*What this task involves:* Your output should repeat the entries below exactly. It should contain no images.

(Saved entries)

- Opening Delimiter -

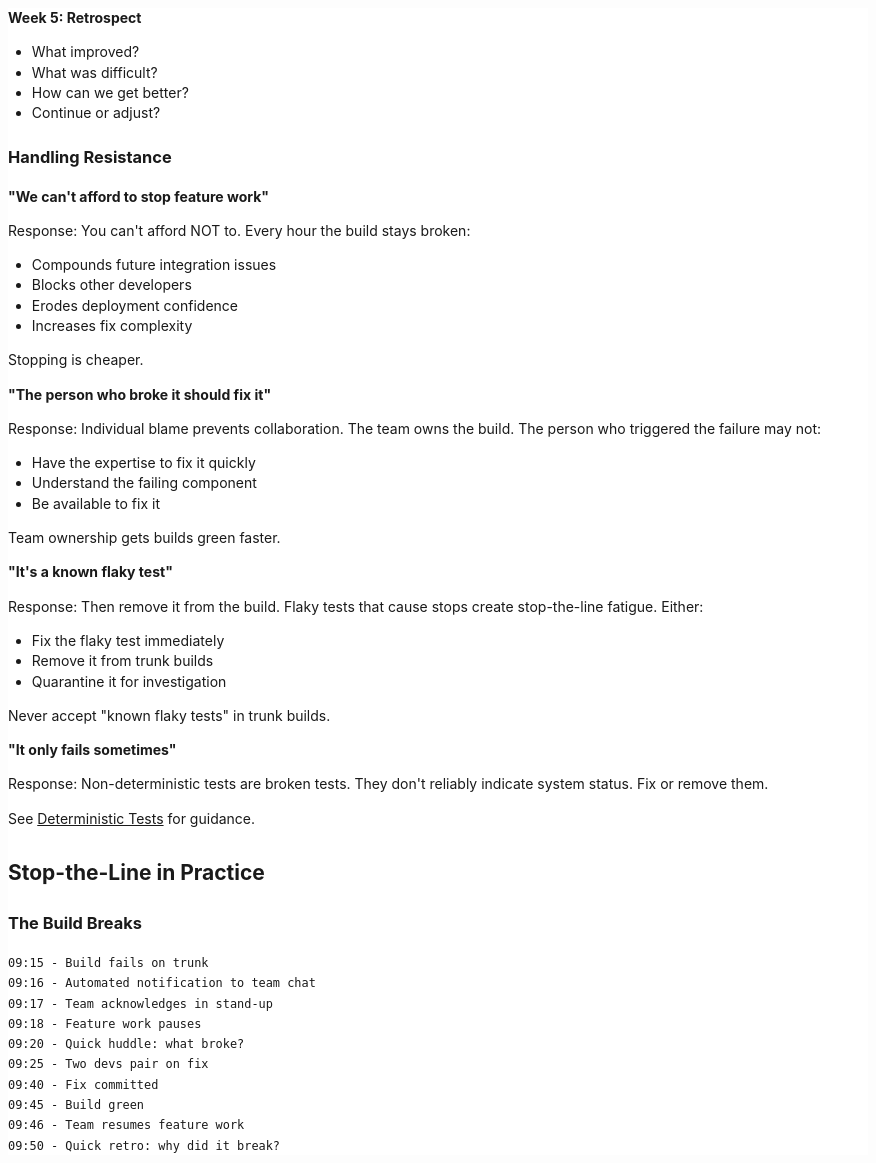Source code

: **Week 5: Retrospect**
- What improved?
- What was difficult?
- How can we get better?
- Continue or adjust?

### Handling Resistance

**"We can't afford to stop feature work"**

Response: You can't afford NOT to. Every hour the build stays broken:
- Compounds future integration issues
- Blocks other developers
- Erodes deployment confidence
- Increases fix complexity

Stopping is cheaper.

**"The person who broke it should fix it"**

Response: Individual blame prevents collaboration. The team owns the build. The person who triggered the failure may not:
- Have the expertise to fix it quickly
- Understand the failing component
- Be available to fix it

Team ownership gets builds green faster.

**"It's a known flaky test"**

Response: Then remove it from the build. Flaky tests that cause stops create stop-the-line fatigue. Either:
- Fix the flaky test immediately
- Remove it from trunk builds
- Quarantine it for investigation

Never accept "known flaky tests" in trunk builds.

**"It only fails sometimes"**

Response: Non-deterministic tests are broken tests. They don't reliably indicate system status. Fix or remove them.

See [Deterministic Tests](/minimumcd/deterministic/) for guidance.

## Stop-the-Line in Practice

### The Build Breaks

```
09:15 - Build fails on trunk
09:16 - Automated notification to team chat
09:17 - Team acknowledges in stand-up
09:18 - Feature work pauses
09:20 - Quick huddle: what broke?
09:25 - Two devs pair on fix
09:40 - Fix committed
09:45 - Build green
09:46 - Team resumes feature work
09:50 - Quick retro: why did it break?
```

- Closing Delimiter -

*Task solution:*
Source code

: **Week 5: Retrospect**
- What improved?
- What was difficult?
- How can we get better?
- Continue or adjust?

### Handling Resistance

**"We can't afford to stop feature work"**

Response: You can't afford NOT to. Every hour the build stays broken:
- Compounds future integration issues
- Blocks other developers
- Erodes deployment confidence
- Increases fix complexity

Stopping is cheaper.

**"The person who broke it should fix it"**

Response: Individual blame prevents collaboration. The team owns the build. The person who triggered the failure may not:
- Have the expertise to fix it quickly
- Understand the failing component
- Be available to fix it

Team ownership gets builds green faster.

**"It's a known flaky test"**

Response: Then remove it from the build. Flaky tests that cause stops create stop-the-line fatigue. Either:
- Fix the flaky test immediately
- Remove it from trunk builds
- Quarantine it for investigation

Never accept "known flaky tests" in trunk builds.

**"It only fails sometimes"**

Response: Non-deterministic tests are broken tests. They don't reliably indicate system status. Fix or remove them.

See [Deterministic Tests](/minimumcd/deterministic/) for guidance.

## Stop-the-Line in Practice

### The Build Breaks

```
09:15 - Build fails on trunk
09:16 - Automated notification to team chat
09:17 - Team acknowledges in stand-up
09:18 - Feature work pauses
09:20 - Quick huddle: what broke?
09:25 - Two devs pair on fix
09:40 - Fix committed
09:45 - Build green
09:46 - Team resumes feature work
09:50 - Quick retro: why did it break?
```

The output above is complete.